» INSTRUCTIONS FOR THE TASK
Please repeat the listing exactly, with every line intact.

:: MATERIALS PROVIDED

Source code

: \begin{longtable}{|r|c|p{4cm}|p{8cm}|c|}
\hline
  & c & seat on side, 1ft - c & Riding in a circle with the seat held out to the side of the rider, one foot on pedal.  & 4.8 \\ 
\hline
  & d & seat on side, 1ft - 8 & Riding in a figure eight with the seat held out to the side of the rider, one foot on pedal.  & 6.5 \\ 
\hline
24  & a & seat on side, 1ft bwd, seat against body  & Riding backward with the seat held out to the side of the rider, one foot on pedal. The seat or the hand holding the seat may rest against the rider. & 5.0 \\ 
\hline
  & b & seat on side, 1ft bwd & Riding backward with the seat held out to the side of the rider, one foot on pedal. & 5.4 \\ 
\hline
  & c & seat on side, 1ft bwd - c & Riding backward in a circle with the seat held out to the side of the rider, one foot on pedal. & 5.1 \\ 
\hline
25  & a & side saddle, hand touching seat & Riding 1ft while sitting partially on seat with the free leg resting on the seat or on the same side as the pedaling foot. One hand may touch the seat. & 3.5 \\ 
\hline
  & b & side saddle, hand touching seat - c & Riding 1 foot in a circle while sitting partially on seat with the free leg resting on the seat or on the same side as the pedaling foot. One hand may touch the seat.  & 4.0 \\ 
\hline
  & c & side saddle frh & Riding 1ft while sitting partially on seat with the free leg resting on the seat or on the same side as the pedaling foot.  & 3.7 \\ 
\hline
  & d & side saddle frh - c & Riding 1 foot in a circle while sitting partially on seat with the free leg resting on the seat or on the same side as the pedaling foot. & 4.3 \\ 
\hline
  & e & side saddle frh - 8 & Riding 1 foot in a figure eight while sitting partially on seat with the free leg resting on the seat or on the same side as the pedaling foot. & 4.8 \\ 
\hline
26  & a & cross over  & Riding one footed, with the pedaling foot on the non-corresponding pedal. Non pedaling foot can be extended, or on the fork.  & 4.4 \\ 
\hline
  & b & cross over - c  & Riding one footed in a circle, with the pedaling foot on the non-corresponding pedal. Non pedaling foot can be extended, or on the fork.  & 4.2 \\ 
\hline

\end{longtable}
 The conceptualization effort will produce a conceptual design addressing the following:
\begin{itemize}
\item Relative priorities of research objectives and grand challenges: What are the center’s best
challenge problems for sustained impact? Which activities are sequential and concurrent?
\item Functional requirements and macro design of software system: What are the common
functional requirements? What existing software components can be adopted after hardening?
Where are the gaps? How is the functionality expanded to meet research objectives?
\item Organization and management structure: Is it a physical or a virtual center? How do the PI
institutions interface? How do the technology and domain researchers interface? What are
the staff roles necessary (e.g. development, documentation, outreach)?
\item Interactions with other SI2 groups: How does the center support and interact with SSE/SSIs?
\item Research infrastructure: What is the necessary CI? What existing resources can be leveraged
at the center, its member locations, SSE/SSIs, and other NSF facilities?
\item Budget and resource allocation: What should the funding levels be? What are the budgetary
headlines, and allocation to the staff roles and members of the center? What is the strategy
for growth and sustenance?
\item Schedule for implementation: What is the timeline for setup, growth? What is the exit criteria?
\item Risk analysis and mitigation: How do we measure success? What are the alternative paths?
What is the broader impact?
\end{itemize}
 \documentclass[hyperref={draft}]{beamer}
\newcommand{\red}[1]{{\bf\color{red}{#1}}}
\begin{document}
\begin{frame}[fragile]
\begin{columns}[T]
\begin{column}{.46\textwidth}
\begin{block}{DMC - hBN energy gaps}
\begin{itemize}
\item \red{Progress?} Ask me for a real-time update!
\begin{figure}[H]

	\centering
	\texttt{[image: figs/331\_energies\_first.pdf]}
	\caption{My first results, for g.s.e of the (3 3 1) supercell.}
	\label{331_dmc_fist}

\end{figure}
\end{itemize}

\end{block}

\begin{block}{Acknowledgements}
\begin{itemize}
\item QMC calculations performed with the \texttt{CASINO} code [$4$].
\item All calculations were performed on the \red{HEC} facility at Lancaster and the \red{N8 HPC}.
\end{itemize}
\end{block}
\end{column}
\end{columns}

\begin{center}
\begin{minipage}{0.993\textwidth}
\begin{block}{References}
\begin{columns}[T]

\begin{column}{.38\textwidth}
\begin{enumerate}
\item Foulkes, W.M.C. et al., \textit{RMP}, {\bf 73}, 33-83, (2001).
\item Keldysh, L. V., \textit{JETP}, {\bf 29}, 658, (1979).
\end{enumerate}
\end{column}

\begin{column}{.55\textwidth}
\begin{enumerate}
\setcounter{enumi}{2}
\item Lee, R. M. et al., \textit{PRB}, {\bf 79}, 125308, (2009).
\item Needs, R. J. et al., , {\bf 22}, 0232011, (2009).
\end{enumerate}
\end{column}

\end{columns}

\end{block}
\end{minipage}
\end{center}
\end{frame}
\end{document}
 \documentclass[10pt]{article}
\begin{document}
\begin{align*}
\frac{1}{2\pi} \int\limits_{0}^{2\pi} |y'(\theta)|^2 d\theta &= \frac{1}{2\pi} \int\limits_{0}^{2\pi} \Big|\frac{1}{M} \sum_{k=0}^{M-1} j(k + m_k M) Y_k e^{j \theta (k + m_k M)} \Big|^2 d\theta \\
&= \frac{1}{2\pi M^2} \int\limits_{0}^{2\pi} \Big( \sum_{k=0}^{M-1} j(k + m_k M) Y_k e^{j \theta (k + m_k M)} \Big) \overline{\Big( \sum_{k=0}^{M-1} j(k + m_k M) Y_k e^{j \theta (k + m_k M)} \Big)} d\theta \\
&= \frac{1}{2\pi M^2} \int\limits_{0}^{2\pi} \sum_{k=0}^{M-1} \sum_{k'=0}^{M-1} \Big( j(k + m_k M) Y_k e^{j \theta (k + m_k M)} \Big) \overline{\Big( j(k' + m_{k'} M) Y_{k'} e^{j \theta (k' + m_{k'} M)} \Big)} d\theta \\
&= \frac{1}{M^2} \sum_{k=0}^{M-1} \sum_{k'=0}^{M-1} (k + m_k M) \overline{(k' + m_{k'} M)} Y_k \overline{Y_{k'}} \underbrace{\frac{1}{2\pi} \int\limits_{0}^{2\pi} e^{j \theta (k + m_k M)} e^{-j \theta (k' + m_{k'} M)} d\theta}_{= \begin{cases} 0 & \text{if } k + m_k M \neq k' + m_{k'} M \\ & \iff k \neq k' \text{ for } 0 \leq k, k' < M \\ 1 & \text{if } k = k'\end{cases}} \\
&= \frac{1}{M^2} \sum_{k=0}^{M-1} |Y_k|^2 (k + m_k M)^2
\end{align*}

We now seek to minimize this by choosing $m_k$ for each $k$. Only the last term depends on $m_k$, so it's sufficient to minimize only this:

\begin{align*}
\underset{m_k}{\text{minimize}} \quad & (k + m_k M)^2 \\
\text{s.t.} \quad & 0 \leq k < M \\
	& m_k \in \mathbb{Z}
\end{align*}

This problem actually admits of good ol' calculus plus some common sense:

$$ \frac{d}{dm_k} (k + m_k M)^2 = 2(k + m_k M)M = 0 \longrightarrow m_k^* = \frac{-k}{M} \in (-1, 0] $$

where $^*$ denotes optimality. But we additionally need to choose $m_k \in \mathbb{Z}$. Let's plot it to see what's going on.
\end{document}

::::

» SOLUTION
Source code

: \begin{longtable}{|r|c|p{4cm}|p{8cm}|c|}
\hline
  & c & seat on side, 1ft - c & Riding in a circle with the seat held out to the side of the rider, one foot on pedal.  & 4.8 \\ 
\hline
  & d & seat on side, 1ft - 8 & Riding in a figure eight with the seat held out to the side of the rider, one foot on pedal.  & 6.5 \\ 
\hline
24  & a & seat on side, 1ft bwd, seat against body  & Riding backward with the seat held out to the side of the rider, one foot on pedal. The seat or the hand holding the seat may rest against the rider. & 5.0 \\ 
\hline
  & b & seat on side, 1ft bwd & Riding backward with the seat held out to the side of the rider, one foot on pedal. & 5.4 \\ 
\hline
  & c & seat on side, 1ft bwd - c & Riding backward in a circle with the seat held out to the side of the rider, one foot on pedal. & 5.1 \\ 
\hline
25  & a & side saddle, hand touching seat & Riding 1ft while sitting partially on seat with the free leg resting on the seat or on the same side as the pedaling foot. One hand may touch the seat. & 3.5 \\ 
\hline
  & b & side saddle, hand touching seat - c & Riding 1 foot in a circle while sitting partially on seat with the free leg resting on the seat or on the same side as the pedaling foot. One hand may touch the seat.  & 4.0 \\ 
\hline
  & c & side saddle frh & Riding 1ft while sitting partially on seat with the free leg resting on the seat or on the same side as the pedaling foot.  & 3.7 \\ 
\hline
  & d & side saddle frh - c & Riding 1 foot in a circle while sitting partially on seat with the free leg resting on the seat or on the same side as the pedaling foot. & 4.3 \\ 
\hline
  & e & side saddle frh - 8 & Riding 1 foot in a figure eight while sitting partially on seat with the free leg resting on the seat or on the same side as the pedaling foot. & 4.8 \\ 
\hline
26  & a & cross over  & Riding one footed, with the pedaling foot on the non-corresponding pedal. Non pedaling foot can be extended, or on the fork.  & 4.4 \\ 
\hline
  & b & cross over - c  & Riding one footed in a circle, with the pedaling foot on the non-corresponding pedal. Non pedaling foot can be extended, or on the fork.  & 4.2 \\ 
\hline

\end{longtable}
 The conceptualization effort will produce a conceptual design addressing the following:
\begin{itemize}
\item Relative priorities of research objectives and grand challenges: What are the center’s best
challenge problems for sustained impact? Which activities are sequential and concurrent?
\item Functional requirements and macro design of software system: What are the common
functional requirements? What existing software components can be adopted after hardening?
Where are the gaps? How is the functionality expanded to meet research objectives?
\item Organization and management structure: Is it a physical or a virtual center? How do the PI
institutions interface? How do the technology and domain researchers interface? What are
the staff roles necessary (e.g. development, documentation, outreach)?
\item Interactions with other SI2 groups: How does the center support and interact with SSE/SSIs?
\item Research infrastructure: What is the necessary CI? What existing resources can be leveraged
at the center, its member locations, SSE/SSIs, and other NSF facilities?
\item Budget and resource allocation: What should the funding levels be? What are the budgetary
headlines, and allocation to the staff roles and members of the center? What is the strategy
for growth and sustenance?
\item Schedule for implementation: What is the timeline for setup, growth? What is the exit criteria?
\item Risk analysis and mitigation: How do we measure success? What are the alternative paths?
What is the broader impact?
\end{itemize}
 \documentclass[hyperref={draft}]{beamer}
\newcommand{\red}[1]{{\bf\color{red}{#1}}}
\begin{document}
\begin{frame}[fragile]
\begin{columns}[T]
\begin{column}{.46\textwidth}
\begin{block}{DMC - hBN energy gaps}
\begin{itemize}
\item \red{Progress?} Ask me for a real-time update!
\begin{figure}[H]

	\centering
	\texttt{[image: figs/331\_energies\_first.pdf]}
	\caption{My first results, for g.s.e of the (3 3 1) supercell.}
	\label{331_dmc_fist}

\end{figure}
\end{itemize}

\end{block}

\begin{block}{Acknowledgements}
\begin{itemize}
\item QMC calculations performed with the \texttt{CASINO} code [$4$].
\item All calculations were performed on the \red{HEC} facility at Lancaster and the \red{N8 HPC}.
\end{itemize}
\end{block}
\end{column}
\end{columns}

\begin{center}
\begin{minipage}{0.993\textwidth}
\begin{block}{References}
\begin{columns}[T]

\begin{column}{.38\textwidth}
\begin{enumerate}
\item Foulkes, W.M.C. et al., \textit{RMP}, {\bf 73}, 33-83, (2001).
\item Keldysh, L. V., \textit{JETP}, {\bf 29}, 658, (1979).
\end{enumerate}
\end{column}

\begin{column}{.55\textwidth}
\begin{enumerate}
\setcounter{enumi}{2}
\item Lee, R. M. et al., \textit{PRB}, {\bf 79}, 125308, (2009).
\item Needs, R. J. et al., , {\bf 22}, 0232011, (2009).
\end{enumerate}
\end{column}

\end{columns}

\end{block}
\end{minipage}
\end{center}
\end{frame}
\end{document}
 \documentclass[10pt]{article}
\begin{document}
\begin{align*}
\frac{1}{2\pi} \int\limits_{0}^{2\pi} |y'(\theta)|^2 d\theta &= \frac{1}{2\pi} \int\limits_{0}^{2\pi} \Big|\frac{1}{M} \sum_{k=0}^{M-1} j(k + m_k M) Y_k e^{j \theta (k + m_k M)} \Big|^2 d\theta \\
&= \frac{1}{2\pi M^2} \int\limits_{0}^{2\pi} \Big( \sum_{k=0}^{M-1} j(k + m_k M) Y_k e^{j \theta (k + m_k M)} \Big) \overline{\Big( \sum_{k=0}^{M-1} j(k + m_k M) Y_k e^{j \theta (k + m_k M)} \Big)} d\theta \\
&= \frac{1}{2\pi M^2} \int\limits_{0}^{2\pi} \sum_{k=0}^{M-1} \sum_{k'=0}^{M-1} \Big( j(k + m_k M) Y_k e^{j \theta (k + m_k M)} \Big) \overline{\Big( j(k' + m_{k'} M) Y_{k'} e^{j \theta (k' + m_{k'} M)} \Big)} d\theta \\
&= \frac{1}{M^2} \sum_{k=0}^{M-1} \sum_{k'=0}^{M-1} (k + m_k M) \overline{(k' + m_{k'} M)} Y_k \overline{Y_{k'}} \underbrace{\frac{1}{2\pi} \int\limits_{0}^{2\pi} e^{j \theta (k + m_k M)} e^{-j \theta (k' + m_{k'} M)} d\theta}_{= \begin{cases} 0 & \text{if } k + m_k M \neq k' + m_{k'} M \\ & \iff k \neq k' \text{ for } 0 \leq k, k' < M \\ 1 & \text{if } k = k'\end{cases}} \\
&= \frac{1}{M^2} \sum_{k=0}^{M-1} |Y_k|^2 (k + m_k M)^2
\end{align*}

We now seek to minimize this by choosing $m_k$ for each $k$. Only the last term depends on $m_k$, so it's sufficient to minimize only this:

\begin{align*}
\underset{m_k}{\text{minimize}} \quad & (k + m_k M)^2 \\
\text{s.t.} \quad & 0 \leq k < M \\
	& m_k \in \mathbb{Z}
\end{align*}

This problem actually admits of good ol' calculus plus some common sense:

$$ \frac{d}{dm_k} (k + m_k M)^2 = 2(k + m_k M)M = 0 \longrightarrow m_k^* = \frac{-k}{M} \in (-1, 0] $$

where $^*$ denotes optimality. But we additionally need to choose $m_k \in \mathbb{Z}$. Let's plot it to see what's going on.
\end{document}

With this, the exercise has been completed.